= Branislav Notaros =

Coloradoan Electrical engineer

Branislav Notaros is an electrical engineer from Colorado State University in Fort Collins. He was named a Fellow of the Institute of Electrical and Electronics Engineers (IEEE) in 2016 for his contributions to higher order methods in computational electromagnetics.

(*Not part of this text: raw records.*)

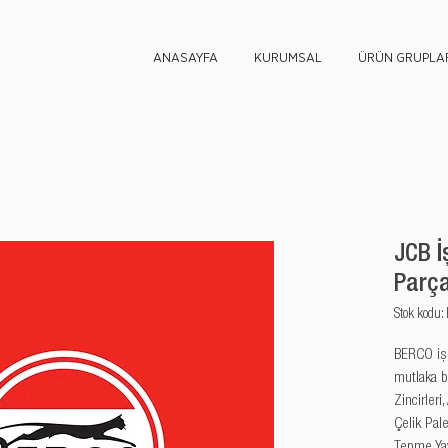
ANASAYFA
KURUMSAL
ÜRÜN GRUPLAR
JCB İ
Parça
Stok kod
BERCO iş m
mutlaka b
Zincirleri,
Çelik Palet
Tepme Yayl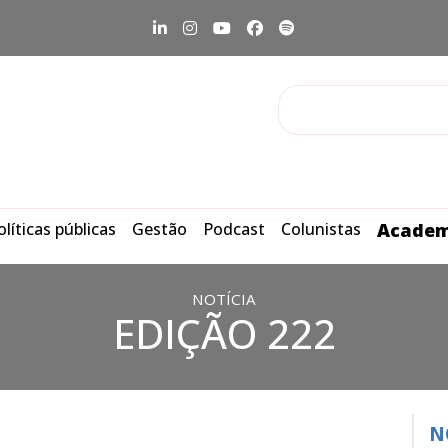
olíticas públicas
Gestão
Podcast
Colunistas
Academ
NOTÍCIA
EDIÇÃO 222
N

He serves as the General Chair for the 2022 IEEE International Symposium on Antennas and Propagation and USNC-URSI Radio Science Meeting and a Track Editor for the IEEE Transactions on Antennas and Propagation. He serves as the President for the Applied Computational Electromagnetics Society (ACES), the Chair for USNC-URSI Commission B, and the Meetings Committee Chair for the IEEE Antennas and Propagation Society

== Personal life ==
Dr. Notaros received Dipl.Ing. (B.S.) in electrical engineering, University of Belgrade, Sch. of Elec. Eng., Yugoslavia in 1988, M.S. in electrical engineering, University of Belgrade, School of Electrical Eng., Yugoslavia in 1992, and Ph.D. in electrical engineering, University of Belgrade, School of Electrical Eng., Yugoslavia in 1995.

Dr. Notaros teaches many classes at Colorado State University in the Electrical and Computer Engineering Department, with a concentration on electromagnetics, antennas, and radar. He is married to Olivera Notaros, who also teaches in the department.